Ma era questo l'obbiettivo di un Expo dedicato al cibo e alla terra, il concentrarsi sui nostri sprechi e sui bisogni altrui, sui progetti delle multinazionali che penalizzano i contadini africani per convincerli a passare agli Ogm? Forse no , a giudicare dalle intenzioni, dai progetti (anche se si sono perse per strada le famose vie d'acqua che forse sono state decisive per vincere contro Smirne (non è un imbroglio questo?). Di conseguenza, meglio puntare sulla parte ludica. Non che siano mancati progetti, presentazioni, iniziative a ripetizione e collaterali, ma sono finiti inevitabilmente in secondo piano.
Alla fine ha prevalso la dimensione "giocosa", facebookiana capace di attirare scolaresche e minorenni, anche se per la verità le scuole sono state trascinate degli insegnanti. Ma ciò che più angoscia è la grande abbuffata collettiva che, in barba al verbo diffuso nelle aree tematiche e in parte anche nei cluster, si è consumata per ognuno di questi quasi sei mesi. Tutti a mangiare, a ingozzarsi instancabilmente, dalle 9 alle 23 dimenticando la biodiversità e le nuove tecniche di coltivazione, trascurando nella pratica i progetti verdi asse portate dell'azione di molti governi, tema invece dimenticato da questo governo. Consci di chi produce più di noi o di chi fatica sbarcare il lunario, il tema cibo è stato al centro dei visitatori dell'Expo, ma nel senso più essenziale del caso, ovvero per accontentare i bisogni della pancia.
In alternativa Expo2015 è stato il luogo del divertimento dei più piccoli, delle serate alcoliche della movida milanese (grazie al biglietto da cinque euro), della caccia al merchandising e infine del gioco del "ci sono stato", sentendosi al centro di un evento mondiale: "sono qui, dunque sono nella Storia". Ovviamente coccolati dai produttori mondiali di cibo industriale, diventati all'improvviso eticamente corretti e ambientalmente rispettosi.

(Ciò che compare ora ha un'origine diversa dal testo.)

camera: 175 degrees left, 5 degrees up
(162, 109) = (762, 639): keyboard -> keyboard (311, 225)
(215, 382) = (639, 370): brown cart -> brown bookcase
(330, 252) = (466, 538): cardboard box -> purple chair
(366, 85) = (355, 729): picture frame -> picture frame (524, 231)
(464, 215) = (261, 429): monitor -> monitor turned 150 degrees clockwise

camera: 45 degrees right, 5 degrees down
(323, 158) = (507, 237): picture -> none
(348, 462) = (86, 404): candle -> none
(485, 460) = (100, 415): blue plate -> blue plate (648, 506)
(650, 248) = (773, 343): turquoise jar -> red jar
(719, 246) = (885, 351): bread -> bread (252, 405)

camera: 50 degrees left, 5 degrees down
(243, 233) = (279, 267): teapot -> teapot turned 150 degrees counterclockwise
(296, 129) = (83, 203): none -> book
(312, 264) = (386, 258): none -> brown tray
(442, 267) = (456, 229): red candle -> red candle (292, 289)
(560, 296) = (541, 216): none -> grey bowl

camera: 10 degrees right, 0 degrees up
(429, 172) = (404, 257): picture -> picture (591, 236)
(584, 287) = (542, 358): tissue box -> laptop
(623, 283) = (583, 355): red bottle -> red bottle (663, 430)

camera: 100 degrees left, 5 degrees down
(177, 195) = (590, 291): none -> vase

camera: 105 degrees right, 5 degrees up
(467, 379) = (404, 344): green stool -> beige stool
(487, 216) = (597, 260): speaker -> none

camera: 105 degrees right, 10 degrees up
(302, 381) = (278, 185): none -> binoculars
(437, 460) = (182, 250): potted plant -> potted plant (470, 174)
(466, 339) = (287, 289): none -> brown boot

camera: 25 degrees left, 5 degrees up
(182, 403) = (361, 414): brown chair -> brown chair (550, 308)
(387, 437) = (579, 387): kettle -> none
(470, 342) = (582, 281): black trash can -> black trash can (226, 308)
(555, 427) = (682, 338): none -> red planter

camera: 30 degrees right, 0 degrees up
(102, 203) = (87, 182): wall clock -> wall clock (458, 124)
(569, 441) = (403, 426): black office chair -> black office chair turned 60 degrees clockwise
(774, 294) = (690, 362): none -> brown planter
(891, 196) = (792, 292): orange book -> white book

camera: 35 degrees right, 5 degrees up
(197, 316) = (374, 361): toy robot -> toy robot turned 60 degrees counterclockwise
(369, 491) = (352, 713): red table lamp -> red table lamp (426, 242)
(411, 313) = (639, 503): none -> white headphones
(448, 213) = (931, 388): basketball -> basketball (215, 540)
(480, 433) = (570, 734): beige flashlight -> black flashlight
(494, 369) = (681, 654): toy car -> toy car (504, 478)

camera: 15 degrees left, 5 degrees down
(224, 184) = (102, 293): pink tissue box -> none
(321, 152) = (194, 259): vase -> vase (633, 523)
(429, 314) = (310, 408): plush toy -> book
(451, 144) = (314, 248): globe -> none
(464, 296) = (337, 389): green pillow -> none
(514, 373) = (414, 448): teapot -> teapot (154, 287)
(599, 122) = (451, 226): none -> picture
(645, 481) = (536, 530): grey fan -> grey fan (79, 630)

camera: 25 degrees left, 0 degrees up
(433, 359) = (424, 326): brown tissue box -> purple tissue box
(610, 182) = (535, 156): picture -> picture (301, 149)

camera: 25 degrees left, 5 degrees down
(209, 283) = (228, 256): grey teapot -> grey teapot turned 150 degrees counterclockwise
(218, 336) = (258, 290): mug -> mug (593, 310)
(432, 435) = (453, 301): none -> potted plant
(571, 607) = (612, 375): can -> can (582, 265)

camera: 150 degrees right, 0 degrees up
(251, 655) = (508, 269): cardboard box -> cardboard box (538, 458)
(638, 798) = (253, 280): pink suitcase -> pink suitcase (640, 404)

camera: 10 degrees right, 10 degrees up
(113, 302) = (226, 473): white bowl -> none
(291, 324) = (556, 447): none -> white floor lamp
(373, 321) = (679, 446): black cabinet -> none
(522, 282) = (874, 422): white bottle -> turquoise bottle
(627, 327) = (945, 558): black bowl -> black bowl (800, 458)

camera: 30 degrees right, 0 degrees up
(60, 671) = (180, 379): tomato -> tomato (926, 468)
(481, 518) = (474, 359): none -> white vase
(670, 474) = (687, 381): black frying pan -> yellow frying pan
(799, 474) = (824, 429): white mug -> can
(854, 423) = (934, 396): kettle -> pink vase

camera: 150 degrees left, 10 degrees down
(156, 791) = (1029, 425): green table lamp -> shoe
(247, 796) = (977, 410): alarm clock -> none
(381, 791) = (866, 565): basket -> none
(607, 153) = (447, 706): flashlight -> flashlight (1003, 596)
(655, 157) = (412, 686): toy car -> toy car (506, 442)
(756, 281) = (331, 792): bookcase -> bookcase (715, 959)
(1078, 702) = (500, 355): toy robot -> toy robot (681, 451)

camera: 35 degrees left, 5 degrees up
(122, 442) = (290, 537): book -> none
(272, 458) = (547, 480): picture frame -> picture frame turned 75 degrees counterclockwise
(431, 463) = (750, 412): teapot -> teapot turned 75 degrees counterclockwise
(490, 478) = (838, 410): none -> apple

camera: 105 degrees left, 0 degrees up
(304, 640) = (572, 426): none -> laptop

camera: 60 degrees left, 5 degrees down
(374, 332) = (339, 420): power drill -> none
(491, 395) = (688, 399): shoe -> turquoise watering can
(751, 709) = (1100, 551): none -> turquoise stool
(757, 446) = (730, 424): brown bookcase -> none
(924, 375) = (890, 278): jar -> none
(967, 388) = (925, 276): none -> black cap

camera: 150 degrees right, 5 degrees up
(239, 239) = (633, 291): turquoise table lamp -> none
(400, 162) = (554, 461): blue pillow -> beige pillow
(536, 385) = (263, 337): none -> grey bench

La difesa parla di centinaia, migliaia di eventi a sostegno dell'uso corretto dell'alimentazione, dei progetti alternativi, della cura della terra e dei suoi prodotti, ma quanto di tutto questo è arrivato alla massa dei visitatori, quanto è diventato pratica quotidiana? Qualche seme è stato piantato, ma nello scenario della propaganda quotidiana dei media allineata sulle esigenze della produzione, rischia di non crescere mai e non diventare pratica comune. Valeva la pena di allestire il circo Barnum di cui ha parlato Petrini? O, a questo punto, non era meglio un vero e proprio parco divertimenti, magari senza arricchire i proprietari delle aree e le ditte appaltatrici, spesso investite dalle indagini?
Tutto questo senza contare quanto è costato alla comunità quest'orgia di cibo, perfino poco rispettosa dell'ambiente nella sua collocazione e senza entrare troppo nella polemica sui numeri giusti dei visitatori e sui bilanci (vedere qui ). Magari ci si potrebbe accorgere che gli Expo oltre a non essere più convenienti, sono anche inutili.